* Texto fornecido
<<<<

O deputado federal Ivan Valente (foto), líder da bancada do PSOL na Câmara dos Deputados e segundo vice-presidente da Comissão Parlamentar de Inquérito da Dívida Pública foi entrevistado pelo movimento de apoio à pré-candidatura de Plínio Arruda Sampaio.
Confira as opiniões de Ivan Valente sobre o trabalho da CPI da Dívida Pública e seus desdobramentos.
Deputado, a dívida pública federal fechou o ano de 2009 em R$ 1,497 bilhão, com aumento de R$ 100 bilhões em relação a 2008. O aumento reflete exatamente as emissões de títulos promovidas pelo Estado brasileiro para capitalizar o BNDES e permitir o socorro a empresas em meio à crise econômica. Qual a sua opinião sobre esta evolução da dívida e seus impactos para a economia nacional?
Em primeiro lugar, é preciso ressaltar que a dívida pública é bem maior, pois o governo costuma divulgar as estatísticas excluindo importantes parcelas da dívida. Por exemplo: a dívida interna fechou o ano de 2009 em R$ 1,826 trilhão, incluindo as chamadas “Operações de Mercado Aberto”, ou seja, a dívida do Banco Central com o mercado, que também paga juros altíssimos, às custas do Tesouro. Estas operações foram as maiores responsáveis pelo crescimento da dívida, tendo aumentado nada menos que R$ 127 bilhões no ano passado, principalmente para financiar a compra de reservas em dólares.
Qual o resultado disso? O país acumula cada vez mais dólares, para comprar a confiança do mercado, às custas de uma dívida interna crescente e cara, para aplicar estes dólares em finalidades questionáveis, como o “empréstimo ao FMI”, que fortalece uma instituição falida, cujo receituário se mostrou mais uma vez fracassado, com a crise mundial.

>>>>

* Tarefa escrita 1
Reescreva todos os registros trocando "collectors" por "collected by" e mantendo o restante sem nenhuma alteração.
A entrevista sobre a dívida pública e os registros são materiais independentes entre si.

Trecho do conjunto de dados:

<<<<

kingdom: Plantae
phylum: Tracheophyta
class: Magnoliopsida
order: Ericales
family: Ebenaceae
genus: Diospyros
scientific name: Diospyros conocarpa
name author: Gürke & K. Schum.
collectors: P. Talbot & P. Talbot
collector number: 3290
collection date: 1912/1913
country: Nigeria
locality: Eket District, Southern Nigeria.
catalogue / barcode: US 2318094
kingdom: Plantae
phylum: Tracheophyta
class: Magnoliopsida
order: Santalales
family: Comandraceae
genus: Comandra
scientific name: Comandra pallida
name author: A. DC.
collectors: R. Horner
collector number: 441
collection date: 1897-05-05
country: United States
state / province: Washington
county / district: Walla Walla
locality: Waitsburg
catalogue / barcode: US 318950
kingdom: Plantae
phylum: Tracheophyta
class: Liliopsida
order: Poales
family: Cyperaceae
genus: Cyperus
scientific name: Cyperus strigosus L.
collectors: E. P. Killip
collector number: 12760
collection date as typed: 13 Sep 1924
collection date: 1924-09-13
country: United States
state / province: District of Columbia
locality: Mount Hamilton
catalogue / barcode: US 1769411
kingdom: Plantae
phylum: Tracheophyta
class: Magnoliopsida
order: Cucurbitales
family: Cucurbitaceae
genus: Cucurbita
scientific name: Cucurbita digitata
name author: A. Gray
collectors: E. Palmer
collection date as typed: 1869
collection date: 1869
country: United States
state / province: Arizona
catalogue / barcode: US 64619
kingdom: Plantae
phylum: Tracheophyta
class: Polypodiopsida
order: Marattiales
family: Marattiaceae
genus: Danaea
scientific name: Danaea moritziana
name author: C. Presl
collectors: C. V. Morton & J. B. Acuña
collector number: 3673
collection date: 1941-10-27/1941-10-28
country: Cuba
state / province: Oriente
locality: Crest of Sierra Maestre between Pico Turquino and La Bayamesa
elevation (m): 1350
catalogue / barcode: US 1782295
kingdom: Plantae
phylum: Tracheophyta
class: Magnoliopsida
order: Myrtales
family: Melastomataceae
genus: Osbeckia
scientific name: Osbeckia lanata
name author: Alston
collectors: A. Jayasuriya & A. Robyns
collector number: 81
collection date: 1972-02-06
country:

>>>>

* Tarefa escrita 2
Reproduza fielmente o trecho da entrevista sobre a dívida pública começando em "Em primeiro lugar, é" e terminando em "reservas em dólares.".

* Resposta esperada 1
kingdom: Plantae
phylum: Tracheophyta
class: Magnoliopsida
order: Ericales
family: Ebenaceae
genus: Diospyros
scientific name: Diospyros conocarpa
name author: Gürke & K. Schum.
collected by: P. Talbot & P. Talbot
collector number: 3290
collection date: 1912/1913
country: Nigeria
locality: Eket District, Southern Nigeria.
catalogue / barcode: US 2318094
kingdom: Plantae
phylum: Tracheophyta
class: Magnoliopsida
order: Santalales
family: Comandraceae
genus: Comandra
scientific name: Comandra pallida
name author: A. DC.
collected by: R. Horner
collector number: 441
collection date: 1897-05-05
country: United States
state / province: Washington
county / district: Walla Walla
locality: Waitsburg
catalogue / barcode: US 318950
kingdom: Plantae
phylum: Tracheophyta
class: Liliopsida
order: Poales
family: Cyperaceae
genus: Cyperus
scientific name: Cyperus strigosus L.
collected by: E. P. Killip
collector number: 12760
collection date as typed: 13 Sep 1924
collection date: 1924-09-13
country: United States
state / province: District of Columbia
locality: Mount Hamilton
catalogue / barcode: US 1769411
kingdom: Plantae
phylum: Tracheophyta
class: Magnoliopsida
order: Cucurbitales
family: Cucurbitaceae
genus: Cucurbita
scientific name: Cucurbita digitata
name author: A. Gray
collected by: E. Palmer
collection date as typed: 1869
collection date: 1869
country: United States
state / province: Arizona
catalogue / barcode: US 64619
kingdom: Plantae
phylum: Tracheophyta
class: Polypodiopsida
order: Marattiales
family: Marattiaceae
genus: Danaea
scientific name: Danaea moritziana
name author: C. Presl
collected by: C. V. Morton & J. B. Acuña
collector number: 3673
collection date: 1941-10-27/1941-10-28
country: Cuba
state / province: Oriente
locality: Crest of Sierra Maestre between Pico Turquino and La Bayamesa
elevation (m): 1350
catalogue / barcode: US 1782295
kingdom: Plantae
phylum: Tracheophyta
class: Magnoliopsida
order: Myrtales
family: Melastomataceae
genus: Osbeckia
scientific name: Osbeckia lanata
name author: Alston
collected by: A. Jayasuriya & A. Robyns
collector number: 81
collection date: 1972-02-06
country:

* Resposta esperada 2
Em primeiro lugar, é preciso ressaltar que a dívida pública é bem maior, pois o governo costuma divulgar as estatísticas excluindo importantes parcelas da dívida. Por exemplo: a dívida interna fechou o ano de 2009 em R$ 1,826 trilhão, incluindo as chamadas “Operações de Mercado Aberto”, ou seja, a dívida do Banco Central com o mercado, que também paga juros altíssimos, às custas do Tesouro. Estas operações foram as maiores responsáveis pelo crescimento da dívida, tendo aumentado nada menos que R$ 127 bilhões no ano passado, principalmente para financiar a compra de reservas em dólares.